Over nine years of research to conclusively identify element 113 has borne fruit.
Researchers at the RIKEN Nishina Center for Accelerator-based Science (RNC) conducted experiments at the RIKEN Radioisotope Beam Factory (RIBF) and produced a six-step alpha decay chain following the production of a very heavy ion. The alpha decays have been identified as isotope products of the 113th element. This allows Japan to stake the claim for naming the elusive element.
Superheavy elements do not occur in nature. Particle accelerators or nuclear reactors are used to create these elements through neutron absorption or nuclear fusion. The Americans have discovered the elements 93 to 103, the Russians and Americans have together discovered the elements 104 to 106 and 114 and 116, and the Germans have discovered the elements 107 to 112. The discovery of the 113th element will make Japan as a member of this list and the first Asian country to have the honor of naming an atomic element.

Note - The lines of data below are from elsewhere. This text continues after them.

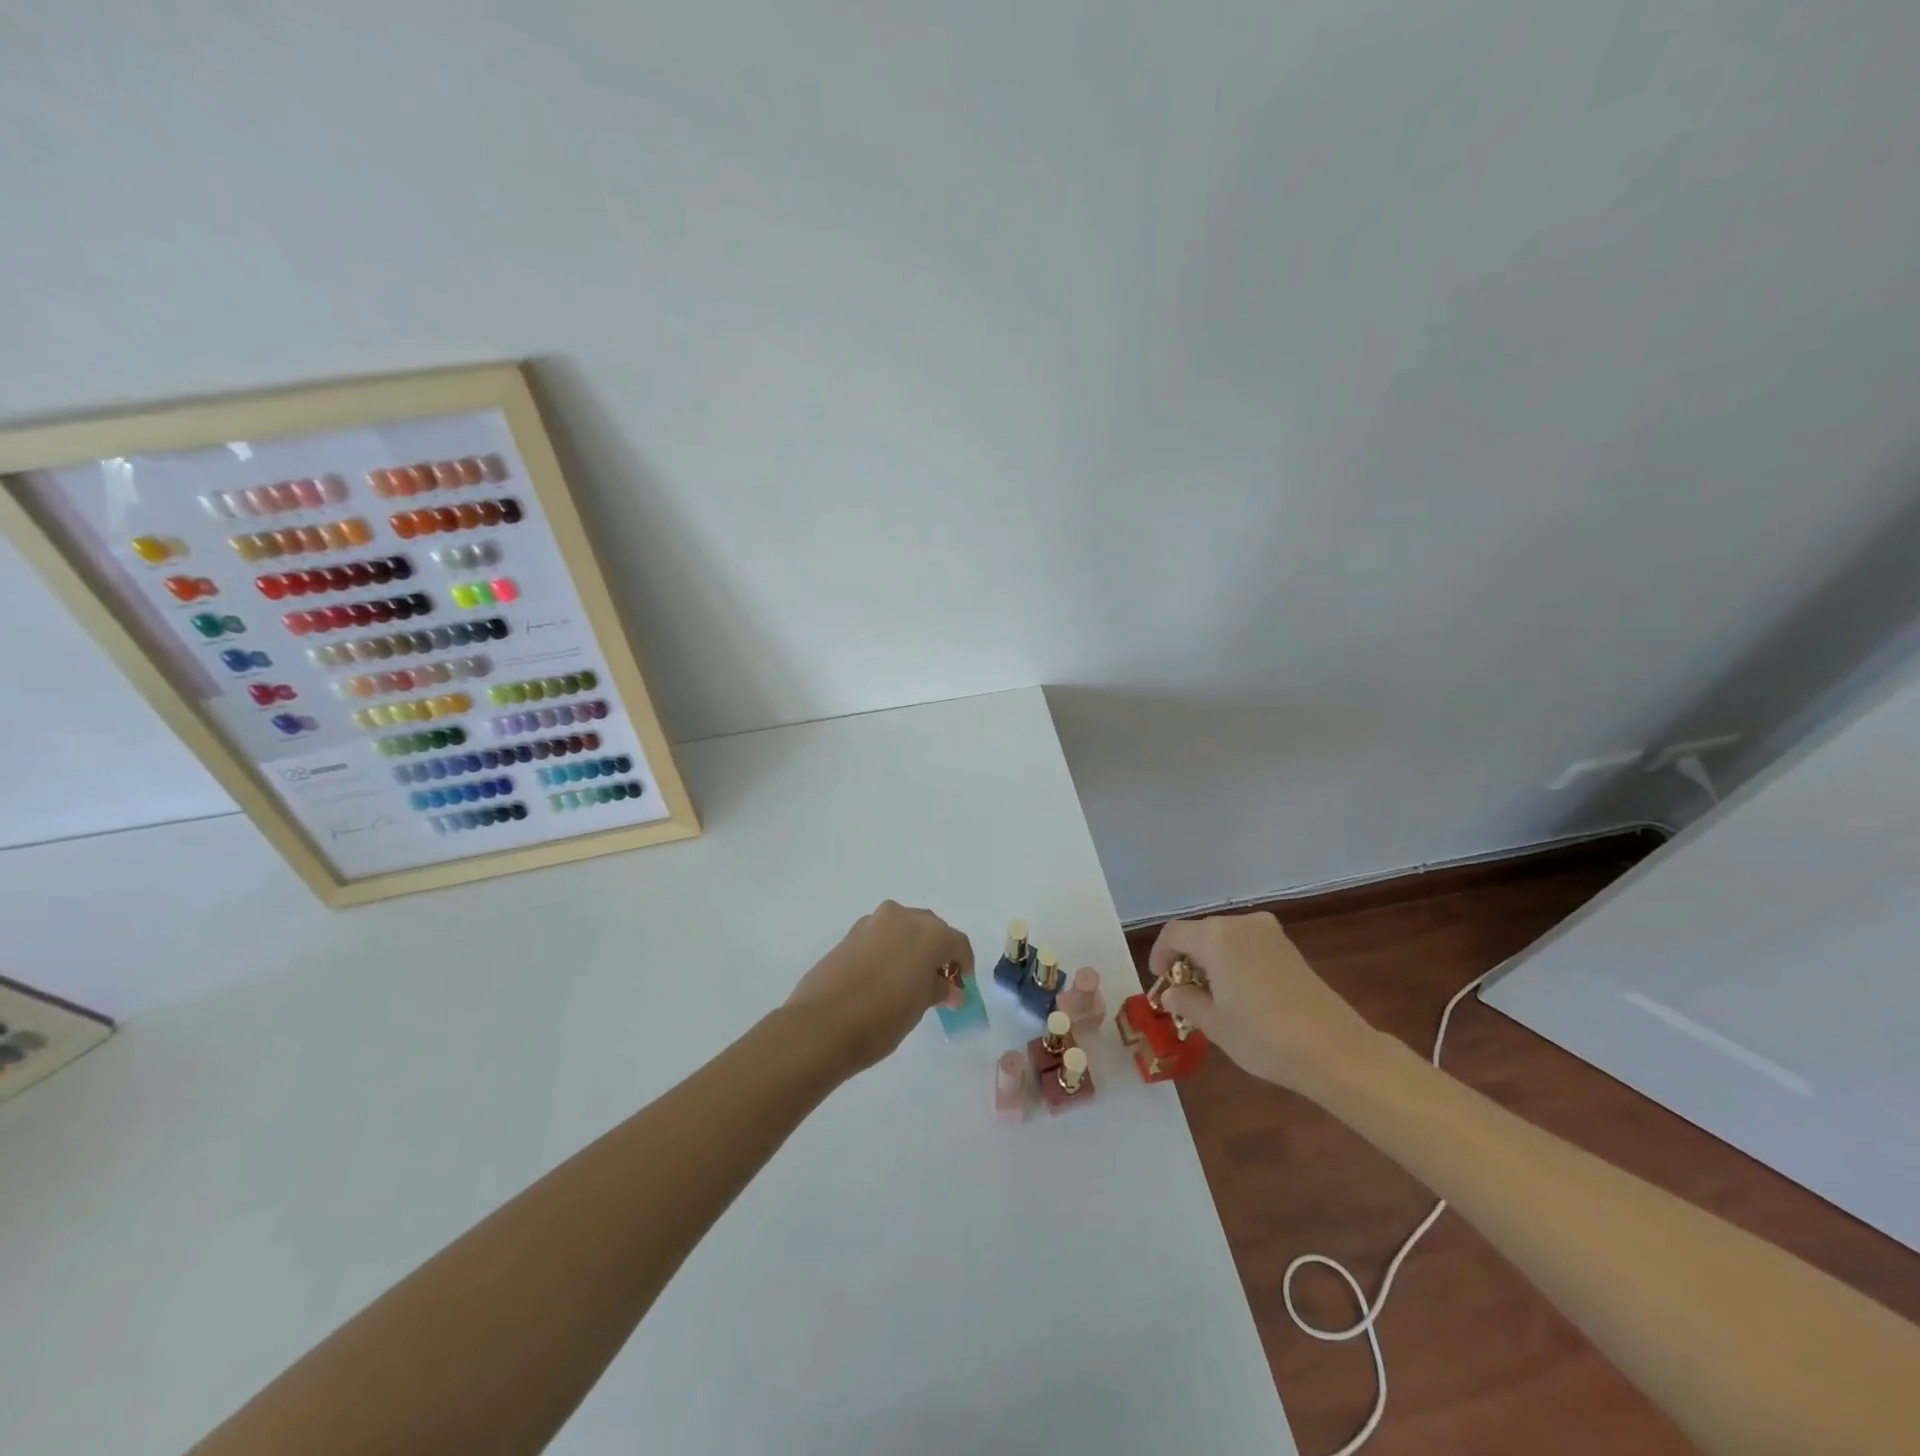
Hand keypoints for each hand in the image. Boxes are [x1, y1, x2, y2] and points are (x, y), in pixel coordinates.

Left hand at [786, 901, 972, 1075]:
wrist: (822, 1025)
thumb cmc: (883, 1016)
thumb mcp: (920, 1006)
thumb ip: (938, 990)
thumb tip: (951, 990)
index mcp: (929, 932)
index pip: (957, 943)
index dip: (963, 964)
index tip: (960, 986)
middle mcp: (902, 917)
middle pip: (930, 929)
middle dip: (937, 952)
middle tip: (937, 982)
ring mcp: (873, 922)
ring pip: (903, 929)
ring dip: (911, 948)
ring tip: (908, 980)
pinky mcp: (850, 934)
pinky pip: (880, 936)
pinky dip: (888, 950)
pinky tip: (883, 976)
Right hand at [1149, 911, 1380, 1097]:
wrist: (1335, 1051)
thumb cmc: (1264, 1036)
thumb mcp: (1215, 1024)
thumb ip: (1186, 1002)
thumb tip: (1171, 993)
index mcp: (1216, 937)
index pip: (1174, 933)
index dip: (1160, 954)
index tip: (1160, 981)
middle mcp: (1241, 924)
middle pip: (1201, 932)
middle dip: (1187, 958)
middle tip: (1183, 992)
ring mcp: (1269, 933)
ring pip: (1226, 938)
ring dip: (1211, 960)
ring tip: (1211, 995)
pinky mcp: (1289, 948)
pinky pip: (1248, 945)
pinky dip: (1235, 961)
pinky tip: (1240, 993)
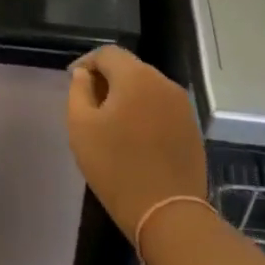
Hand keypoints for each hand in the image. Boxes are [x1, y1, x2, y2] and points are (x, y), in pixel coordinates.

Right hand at [66, 47, 207, 236]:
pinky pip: (161, 107)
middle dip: (107, 78)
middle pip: (130, 68)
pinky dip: (144, 111)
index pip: (108, 53)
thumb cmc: (115, 167)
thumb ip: (78, 92)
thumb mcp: (82, 127)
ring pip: (147, 87)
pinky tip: (133, 135)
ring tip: (109, 120)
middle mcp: (164, 83)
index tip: (72, 80)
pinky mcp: (191, 127)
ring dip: (126, 95)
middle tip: (88, 101)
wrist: (167, 211)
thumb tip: (84, 74)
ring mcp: (182, 105)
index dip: (86, 62)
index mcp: (136, 77)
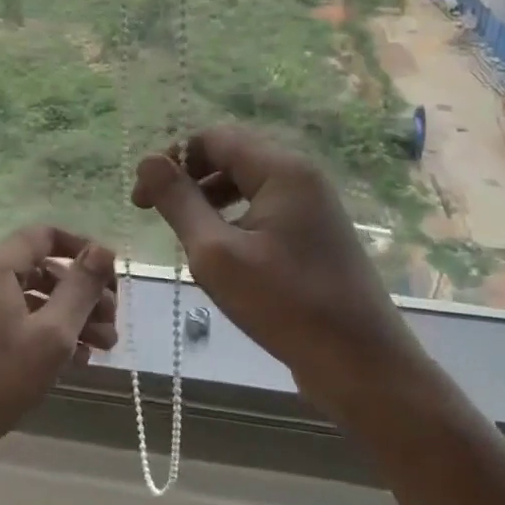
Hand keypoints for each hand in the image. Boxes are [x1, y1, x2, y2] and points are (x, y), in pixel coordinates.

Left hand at [0, 227, 117, 486]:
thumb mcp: (49, 336)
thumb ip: (80, 289)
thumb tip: (104, 249)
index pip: (46, 235)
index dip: (84, 250)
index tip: (113, 280)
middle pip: (40, 267)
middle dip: (81, 292)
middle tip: (112, 325)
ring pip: (28, 297)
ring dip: (66, 317)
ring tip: (101, 349)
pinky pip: (10, 320)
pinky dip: (41, 332)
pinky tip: (71, 361)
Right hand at [132, 126, 410, 396]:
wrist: (362, 365)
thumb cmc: (285, 305)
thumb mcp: (216, 253)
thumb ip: (179, 202)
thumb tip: (148, 161)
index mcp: (282, 170)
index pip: (214, 138)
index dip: (172, 160)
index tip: (142, 199)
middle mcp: (301, 177)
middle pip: (232, 155)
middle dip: (190, 178)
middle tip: (156, 213)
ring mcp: (313, 206)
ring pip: (248, 183)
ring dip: (209, 198)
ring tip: (184, 233)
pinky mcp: (315, 234)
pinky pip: (265, 208)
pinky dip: (234, 217)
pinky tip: (220, 250)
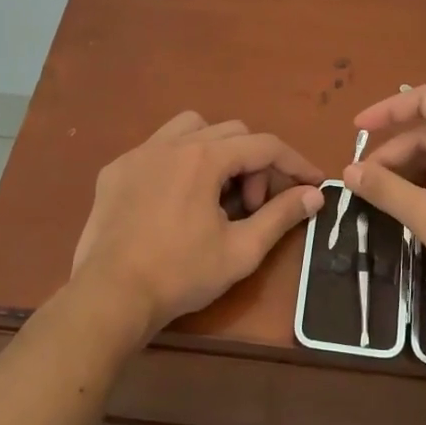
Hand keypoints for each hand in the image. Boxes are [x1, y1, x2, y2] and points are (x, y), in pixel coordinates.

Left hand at [70, 112, 325, 340]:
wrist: (110, 296)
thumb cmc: (181, 274)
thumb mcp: (241, 250)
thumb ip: (281, 216)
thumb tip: (315, 195)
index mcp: (204, 158)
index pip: (264, 146)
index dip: (295, 163)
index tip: (313, 183)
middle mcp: (171, 143)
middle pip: (232, 132)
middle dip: (254, 164)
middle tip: (253, 207)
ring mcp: (138, 154)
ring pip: (191, 128)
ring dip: (216, 150)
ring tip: (216, 191)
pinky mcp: (115, 170)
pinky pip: (157, 148)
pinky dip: (178, 162)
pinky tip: (175, 199)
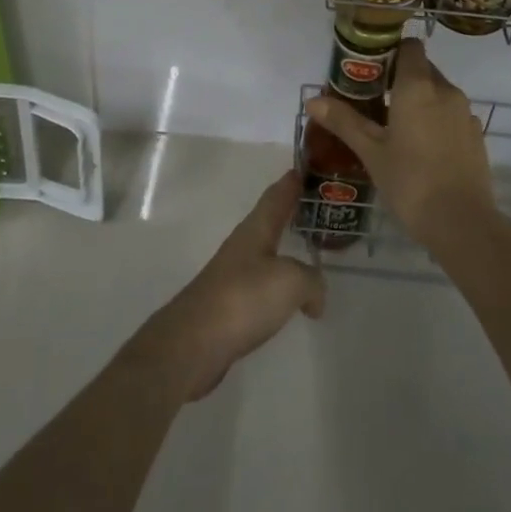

Kosuke Morita, an associate chief scientist at the RNC, performed experiments at the RIKEN Linear Accelerator Facility along with his team. In order to identify the reaction products, they used a customized gas-filled recoil ion separator (GARIS) which was coupled to a position-sensitive semiconductor detector. In the experiment, zinc ions that were travelling at 10% of the speed of light were made to collide with a thin bismuth layer. A very heavy ion was produced and following that a consecutive six-step alpha decay chain occurred. These decays were found to be isotope products of the 113th element.
In these experiments, dubnium decayed into lawrencium-258 (element 103) initially and then into mendelevium-254 (element 101). This provided clear proof that the origin of the chain was atomic element 113.
The study has been published in the Journal of Physical Society of Japan.